Note that internally, i.e. in the font file, this setting is a pure number. This would explain why the OP couldn't find the string 'Light' anywhere in the file itself: what appears in the actual file is the number '300', not the string 'Light'.

More on Weight Class

That Weight Class is a number is documented e.g. here (look for usWeightClass). In principle it can be any integer between 1 and 999, but FontForge restricts it to be a multiple of 100. According to both FontForge and the linked document, the correspondences between these numbers and verbal descriptors ('Light', 'Regular', and so on) are as follows:

100 Thin
200 Extra-Light
300 Light
400 Regular
500 Medium
600 Semi-Bold
700 Bold
800 Extra-Bold
900 Black

(The linked document also includes 950 Extra Black.)

It seems that the verbal descriptor is added by FontForge for user convenience.

The following fact is an additional confirmation that this setting is internally a pure number: if the same font is opened in a different font manager, what is shown is just the number, without the verbal descriptor. For example, open the same font in the Typograph font manager. (I'm running this under wine; Typograph is a commercial product, but you can download it and use certain features—like the ones I'm about to describe—even without buying it.) Right-click on the font, select Properties, select the tab called Metric, and look under 'Windows metric data'. There will be an entry called 'WeightClass'. This will be a pure number, the same number as the number that appears in FontForge under OS/2 Weight Class.
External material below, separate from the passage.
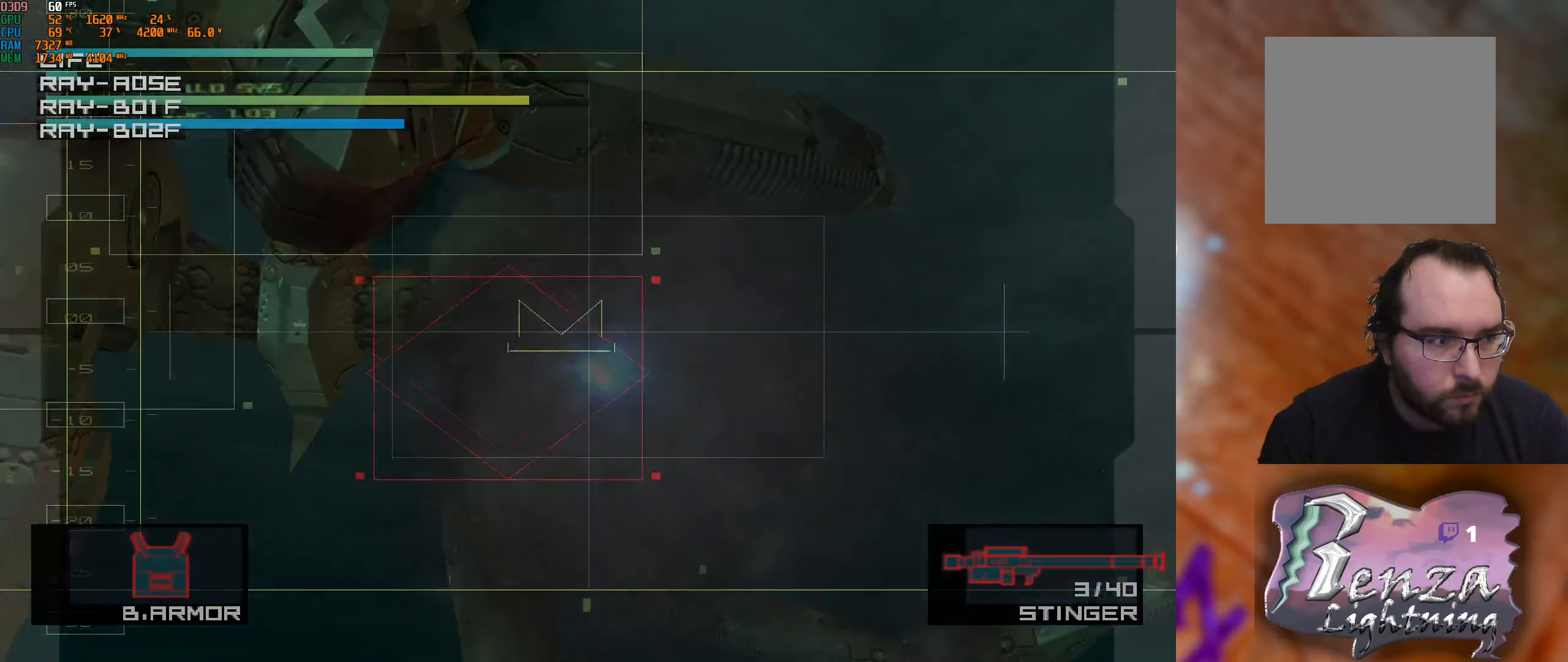
{"buttons": [], "left_stick": "right", "right_stick": "center", "events": [[250, "left_stick", "left"], [317, "left_stick", "up-left"], [483, "left_stick", "right"]]}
How to change theOS/2 Weight Class in FontForge

Open the font in FontForge. In FontForge's menu bar, select Element, then Font Info… In the window that opens, on the left, select OS/2. In the main area, make sure the Misc. tab is selected, and look at the Weight Class field. Change it as necessary, press OK at the bottom of the window, and then generate (not save, generate) the font anew. (In other words, in FontForge's menu bar, select File, and then Generate Fonts…)

In my case, Weight Class was originally set to 400 Regular. But then I changed it to 300 Light, and this fixed the problem for me.